其他人以询问的眼神望向安元清时,安元清凝重的眼神望着大家道:“果然不出我所料,?芜体内并无中蛊毒的迹象。”安元清说着,又看了看张焉,道:“难道是子若···”但是他看了看?芜,却未再说下去。
突然一阵声响,石室又打开,醒过来的凤昭南从石室中走出,他的神色已经恢复了清明与睿智。看见跪坐几旁的?芜,他不动声色,走到靠窗的墙边,那里挂着一把青色有云纹的首端镶红色宝石的长剑。
凤将军摘下长剑,“霍”地一声,长剑出鞘,他手持长剑,一个转身,身体已近?芜,剑锋直指?芜脖颈。
“大伯!”
“将军!”
几人齐齐呼喊,阻止凤昭南杀?芜。
“这个妖女,魅惑人心,想我一国大将,被你下此毒手,险些误国误家!”凤将军恼怒以及,必要杀死?芜,以正人心。
?芜这时并未有一丝动作,长剑在项,却丝毫不为所动。她冷笑两声,道:“你在战场上使诈,杀了我父兄,致使北匈奴国大乱,肖氏一族趁机作乱,杀了我家几百口人,可怜堂堂王室耶律一家,只剩了我一个幸存者···”说到这里,?芜早已泣不成声,接着,她又换做凌厉的声音道:“我活着只有一个目的,便是复仇!今日你杀了我,我就是做了鬼,也要为耶律家报仇!”
凤昭南听到这里,却收回手中之剑,这张焉等人暗暗舒了一口气。
来回踱了几步,凤昭南盯着?芜,疑惑道:“你说我杀你父兄?”他哈哈冷笑,接着道:“如若在战场上能遇到耶律丹齐,与他一战,那是我凤某人的荣幸。只是闫阳谷一战,北匈奴不战自退,老夫听闻,耶律丹齐与其子均死于谷中,至于他们是怎么死的,我倒很是疑惑。不过北匈奴撤退后,肖氏一族便杀尽耶律一家,自立为王,想一想,也便知道当日发生了什么。”
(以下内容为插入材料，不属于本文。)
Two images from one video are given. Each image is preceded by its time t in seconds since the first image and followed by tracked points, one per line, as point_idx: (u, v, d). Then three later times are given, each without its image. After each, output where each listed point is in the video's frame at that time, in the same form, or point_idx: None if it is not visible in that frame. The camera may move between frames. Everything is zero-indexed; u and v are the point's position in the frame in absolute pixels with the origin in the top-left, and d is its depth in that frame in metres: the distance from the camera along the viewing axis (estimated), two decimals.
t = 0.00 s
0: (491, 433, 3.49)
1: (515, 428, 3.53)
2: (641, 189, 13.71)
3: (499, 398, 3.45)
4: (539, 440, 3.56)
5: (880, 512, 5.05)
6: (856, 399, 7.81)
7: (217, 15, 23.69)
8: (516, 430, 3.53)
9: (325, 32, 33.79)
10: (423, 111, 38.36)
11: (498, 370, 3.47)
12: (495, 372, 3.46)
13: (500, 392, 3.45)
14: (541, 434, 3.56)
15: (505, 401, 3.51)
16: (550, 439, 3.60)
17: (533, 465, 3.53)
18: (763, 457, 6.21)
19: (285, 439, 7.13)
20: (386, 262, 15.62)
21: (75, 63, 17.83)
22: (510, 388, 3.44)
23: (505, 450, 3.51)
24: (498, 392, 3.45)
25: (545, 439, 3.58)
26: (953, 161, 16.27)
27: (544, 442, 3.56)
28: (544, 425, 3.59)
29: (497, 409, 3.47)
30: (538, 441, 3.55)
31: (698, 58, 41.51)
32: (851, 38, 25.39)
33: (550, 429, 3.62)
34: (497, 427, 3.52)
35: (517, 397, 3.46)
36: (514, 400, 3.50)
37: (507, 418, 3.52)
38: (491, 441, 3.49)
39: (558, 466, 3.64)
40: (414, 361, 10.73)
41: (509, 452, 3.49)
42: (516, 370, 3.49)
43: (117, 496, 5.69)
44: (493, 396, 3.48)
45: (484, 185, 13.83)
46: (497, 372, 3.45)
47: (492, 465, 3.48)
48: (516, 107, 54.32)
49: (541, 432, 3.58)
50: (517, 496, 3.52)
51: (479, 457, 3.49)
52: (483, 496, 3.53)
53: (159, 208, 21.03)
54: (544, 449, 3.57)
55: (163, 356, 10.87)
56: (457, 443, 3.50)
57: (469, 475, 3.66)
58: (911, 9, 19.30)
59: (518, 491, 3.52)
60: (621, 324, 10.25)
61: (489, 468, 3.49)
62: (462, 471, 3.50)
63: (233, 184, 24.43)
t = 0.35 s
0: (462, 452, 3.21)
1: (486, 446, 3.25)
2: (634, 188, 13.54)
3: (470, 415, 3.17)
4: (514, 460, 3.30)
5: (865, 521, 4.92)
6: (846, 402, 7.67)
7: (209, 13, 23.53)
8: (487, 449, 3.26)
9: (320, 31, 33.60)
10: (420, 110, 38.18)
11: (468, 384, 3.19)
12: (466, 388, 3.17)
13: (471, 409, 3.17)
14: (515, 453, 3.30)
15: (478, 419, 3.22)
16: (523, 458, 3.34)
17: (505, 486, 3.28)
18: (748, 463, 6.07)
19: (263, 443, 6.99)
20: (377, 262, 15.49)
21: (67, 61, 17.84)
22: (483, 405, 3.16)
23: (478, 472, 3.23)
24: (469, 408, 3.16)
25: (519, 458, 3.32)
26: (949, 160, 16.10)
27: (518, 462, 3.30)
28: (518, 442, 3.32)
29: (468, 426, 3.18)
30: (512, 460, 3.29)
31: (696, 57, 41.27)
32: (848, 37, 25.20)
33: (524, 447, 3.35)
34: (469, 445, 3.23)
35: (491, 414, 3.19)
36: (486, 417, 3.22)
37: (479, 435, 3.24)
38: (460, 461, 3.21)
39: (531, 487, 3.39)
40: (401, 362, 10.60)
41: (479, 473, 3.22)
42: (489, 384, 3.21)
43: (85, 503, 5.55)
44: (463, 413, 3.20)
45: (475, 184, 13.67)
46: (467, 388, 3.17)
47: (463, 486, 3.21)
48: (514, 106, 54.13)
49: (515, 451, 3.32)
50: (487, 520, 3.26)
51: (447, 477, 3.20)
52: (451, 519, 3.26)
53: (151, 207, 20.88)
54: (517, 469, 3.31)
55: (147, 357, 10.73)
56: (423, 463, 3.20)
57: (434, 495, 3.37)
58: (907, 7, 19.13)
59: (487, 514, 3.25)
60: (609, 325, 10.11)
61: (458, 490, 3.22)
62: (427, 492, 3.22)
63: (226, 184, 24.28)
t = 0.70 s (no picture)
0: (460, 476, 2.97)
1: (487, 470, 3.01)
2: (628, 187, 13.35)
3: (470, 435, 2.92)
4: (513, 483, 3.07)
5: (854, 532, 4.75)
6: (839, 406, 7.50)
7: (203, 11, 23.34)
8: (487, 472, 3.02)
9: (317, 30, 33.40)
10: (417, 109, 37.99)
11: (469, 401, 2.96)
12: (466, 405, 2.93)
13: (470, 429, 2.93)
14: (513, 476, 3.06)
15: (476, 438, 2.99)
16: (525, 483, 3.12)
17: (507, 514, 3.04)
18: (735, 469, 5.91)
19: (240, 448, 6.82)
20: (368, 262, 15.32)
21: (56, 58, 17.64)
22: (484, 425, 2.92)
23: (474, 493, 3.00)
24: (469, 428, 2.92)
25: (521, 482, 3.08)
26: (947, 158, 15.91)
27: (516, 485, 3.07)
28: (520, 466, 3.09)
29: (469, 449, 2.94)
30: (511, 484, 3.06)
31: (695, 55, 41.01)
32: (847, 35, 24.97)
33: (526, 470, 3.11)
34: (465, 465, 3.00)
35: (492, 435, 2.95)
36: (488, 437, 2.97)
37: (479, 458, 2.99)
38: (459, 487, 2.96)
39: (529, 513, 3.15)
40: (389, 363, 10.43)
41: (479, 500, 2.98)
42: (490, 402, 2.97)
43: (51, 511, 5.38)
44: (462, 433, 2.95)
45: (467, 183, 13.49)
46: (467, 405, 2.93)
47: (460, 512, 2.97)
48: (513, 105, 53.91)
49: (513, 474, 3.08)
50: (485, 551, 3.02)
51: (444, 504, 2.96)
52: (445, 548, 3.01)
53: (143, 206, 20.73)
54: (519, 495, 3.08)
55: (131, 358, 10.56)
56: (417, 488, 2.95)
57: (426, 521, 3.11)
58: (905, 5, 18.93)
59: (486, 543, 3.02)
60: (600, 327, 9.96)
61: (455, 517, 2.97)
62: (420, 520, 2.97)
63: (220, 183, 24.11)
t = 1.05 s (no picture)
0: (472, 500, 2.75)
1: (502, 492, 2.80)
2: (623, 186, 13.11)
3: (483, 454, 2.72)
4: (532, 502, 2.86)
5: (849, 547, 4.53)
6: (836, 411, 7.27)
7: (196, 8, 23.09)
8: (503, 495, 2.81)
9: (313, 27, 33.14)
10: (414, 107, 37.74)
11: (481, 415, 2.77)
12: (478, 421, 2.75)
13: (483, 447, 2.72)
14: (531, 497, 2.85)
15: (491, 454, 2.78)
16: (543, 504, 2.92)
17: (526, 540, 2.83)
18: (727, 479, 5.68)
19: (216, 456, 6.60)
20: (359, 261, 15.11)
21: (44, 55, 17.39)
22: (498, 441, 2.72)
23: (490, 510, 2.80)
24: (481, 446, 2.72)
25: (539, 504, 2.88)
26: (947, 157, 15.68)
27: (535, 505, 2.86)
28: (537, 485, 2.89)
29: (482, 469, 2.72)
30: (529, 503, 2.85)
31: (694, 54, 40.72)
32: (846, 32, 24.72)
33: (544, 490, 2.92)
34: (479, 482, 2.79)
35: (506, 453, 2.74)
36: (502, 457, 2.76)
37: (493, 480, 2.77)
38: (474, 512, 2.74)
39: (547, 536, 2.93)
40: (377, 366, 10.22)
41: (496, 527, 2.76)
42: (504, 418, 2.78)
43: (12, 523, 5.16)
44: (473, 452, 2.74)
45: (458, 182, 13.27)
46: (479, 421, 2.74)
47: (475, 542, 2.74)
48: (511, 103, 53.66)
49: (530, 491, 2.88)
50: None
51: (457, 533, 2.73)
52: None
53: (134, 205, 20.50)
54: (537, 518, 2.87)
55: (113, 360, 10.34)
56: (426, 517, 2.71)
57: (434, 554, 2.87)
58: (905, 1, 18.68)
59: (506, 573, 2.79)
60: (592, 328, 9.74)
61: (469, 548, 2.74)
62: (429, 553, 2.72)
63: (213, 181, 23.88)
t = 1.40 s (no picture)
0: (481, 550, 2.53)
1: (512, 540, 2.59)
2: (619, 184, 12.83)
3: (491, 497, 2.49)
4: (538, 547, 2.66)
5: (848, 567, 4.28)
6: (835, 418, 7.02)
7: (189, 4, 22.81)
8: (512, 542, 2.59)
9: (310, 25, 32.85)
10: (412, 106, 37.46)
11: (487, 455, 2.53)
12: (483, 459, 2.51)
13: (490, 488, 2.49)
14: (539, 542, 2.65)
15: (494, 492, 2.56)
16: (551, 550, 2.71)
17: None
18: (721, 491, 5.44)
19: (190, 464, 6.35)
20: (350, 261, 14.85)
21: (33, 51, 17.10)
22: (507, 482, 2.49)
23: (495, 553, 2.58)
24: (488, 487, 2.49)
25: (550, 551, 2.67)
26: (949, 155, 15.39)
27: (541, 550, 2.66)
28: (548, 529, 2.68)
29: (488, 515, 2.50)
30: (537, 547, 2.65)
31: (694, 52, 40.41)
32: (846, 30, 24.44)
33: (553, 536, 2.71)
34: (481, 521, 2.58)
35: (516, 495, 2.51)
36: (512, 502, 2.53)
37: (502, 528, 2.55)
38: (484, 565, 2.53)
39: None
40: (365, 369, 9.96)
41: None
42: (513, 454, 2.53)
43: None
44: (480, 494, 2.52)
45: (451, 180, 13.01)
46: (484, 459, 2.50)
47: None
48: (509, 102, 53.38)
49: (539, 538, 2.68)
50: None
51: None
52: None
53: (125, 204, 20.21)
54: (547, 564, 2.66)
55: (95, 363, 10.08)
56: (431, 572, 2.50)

?芜听了站起身来,厉声道:“你可有证据?肖泰只是我父亲帐中的一员大将,颇得我父亲信任。闫阳谷一战后,他率领军士撤退回朝,向全国昭告你的罪行,说是你使诈将我父兄骗入闫阳谷,杀了我父亲,接着用我父亲的首级来震慑我的兄长,使他心神大乱,又杀死我兄长。”
“当日战后,我听闻耶律丹齐死于谷中,我与他相战几十年,未曾相见,便去谷中寻找他的尸首,结果一无所获。后来便听闻,外面传言是老夫杀死的耶律丹齐,哼,若是我杀的,我有何不敢认?”凤昭南冷笑道。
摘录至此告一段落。